We are very proud of our partnership with the Federal Ministry of Agriculture and Rural Development, where together we are researching and developing improved technologies that will enable farmers to adapt to climate change. We applaud the Ministry’s introduction of “drought tolerant” maize, and the promotion of crops such as sorghum that are better adapted to Nigeria’s weather fluctuations. In that regard, we are impressed by the Ministry’s efforts to encourage climate-smart agriculture, where they have been a great supporter of new agricultural practices and new forms of fertilizers that are less detrimental to Nigeria’s weakening ecosystem.
One area of ongoing concern is Nigeria’s power utility system. We are all frustrated by the sporadic power outages that negatively affect both our personal and professional lives. These disruptions affect nearly all businesses, but are most detrimental to manufacturing companies. Many Nigerian businesses and households are not lucky enough to have climate-friendly power backup systems, relying instead on inefficient diesel generators. Those generators are now estimated to form the largest block of Nigeria’s CO2 emissions. Establishing a reliable, environmentally friendly electrical grid should remain a top Nigerian government priority.
This is also an issue President Obama is working to address through his Power Africa Initiative. Power Africa aims to bring power to 20 million people on this continent, through partnerships with governments and private industry. Imagine the environmental impact of bringing reliable electricity to 20 million people. The wealthy won’t need to run their generators. The poor won’t need to cut down trees for firewood. It will improve the air, the water, and the land.
Nigeria is the lynch-pin to the success of the Power Africa initiative. The fundamental restructuring of the power sector that has been started here in Nigeria is the most ambitious such effort in Africa. I am proud that the U.S. government has been a major partner in moving it forward. USAID has been helping Nigeria restructure the generation and distribution companies, and helping Nigeria’s regulatory bodies to craft regulations that will enable the power sector to thrive.
Another matter of great concern is oil spills in Ogoniland. As one of the world’s leading crude producers, Nigeria has a special responsibility to insure that throughout the extraction, refining, and delivery processes, the integrity of the product is preserved.
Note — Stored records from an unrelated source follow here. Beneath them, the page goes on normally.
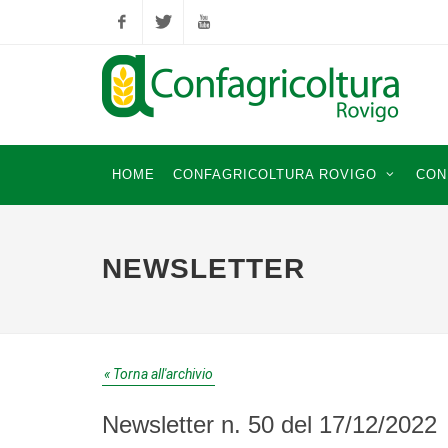
Facebook
Twitter
YouTube
HOME
CONFAGRICOLTURA ROVIGO
CON
NEWSLETTER
« Torna all'archivio
Newsletter n. 50 del 17/12/2022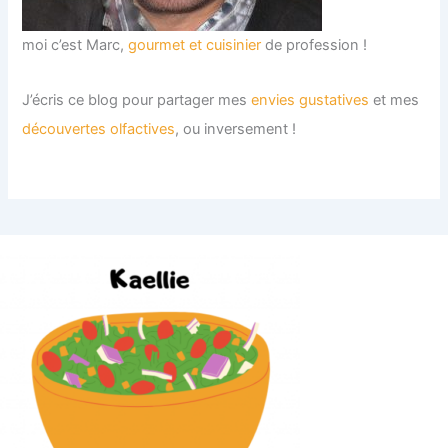
moi c’est Marc,
gourmet et cuisinier
de profession !
J’écris ce blog pour partager mes
envies gustatives
et mes
découvertes olfactives
, ou inversement !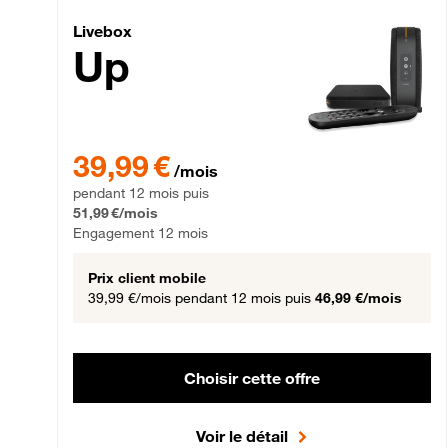
Livebox Up Fibre
Livebox
Up
39,99 € par mois pendant 12 mois puis 51,99 € par mois,
39,99 €
/mois
pendant 12 mois puis
51,99 €/mois
Engagement 12 mois
Prix client mobile
39,99 €/mois
pendant 12 mois puis
46,99 €/mois
Choisir cette offre
Voir le détail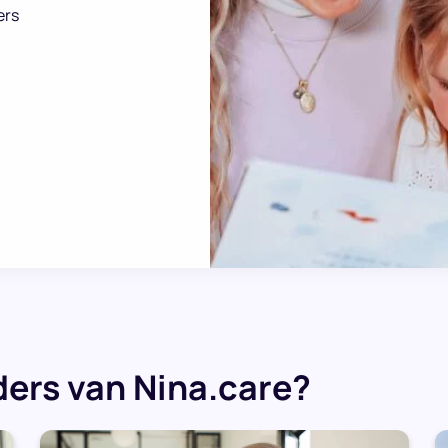
ers
ers van Nina.care?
We noted with optimism the creation and recent re-commitment of the Hydrocarbon Pollution Restoration Project (HYPREP), and hope that it will come forward with a more effective clean-up effort.
Nigeria’s rapidly depleting wildlife population also needs our attention. Elephants once roamed widely. They are now limited to five reservations, and even there, their numbers are rapidly declining because they have been killed by ivory poachers and farmers who perceive them as a risk to their crops. Wildlife populations are part of the nation’s heritage, and their preservation should be a national as well as an international concern. Moreover, domestic and international tourism to wildlife locations could be a source of entrepreneurial activity for current and future generations.
So, you have a lot to talk about. I look forward to learning about the vibrant discussions that are now going to take place. I am particularly encouraged that the Humphrey alumni are mentoring the youth in the audience. After all, the youth here today have the most at stake in this discussion. I hope that working to protect the environment inspires you to take on a greater leadership role in your community. U.S. Secretary of State John Kerry got his start in politics, more than 30 years ago, organizing his state’s Earth Day celebration. Perhaps there is a future Nigerian Minister of Foreign Affairs in the room!
As always, the United States stands ready to work with you as a friend and partner. Thank you for your commitment to these issues, and to that bright blue ball that President Obama spoke about.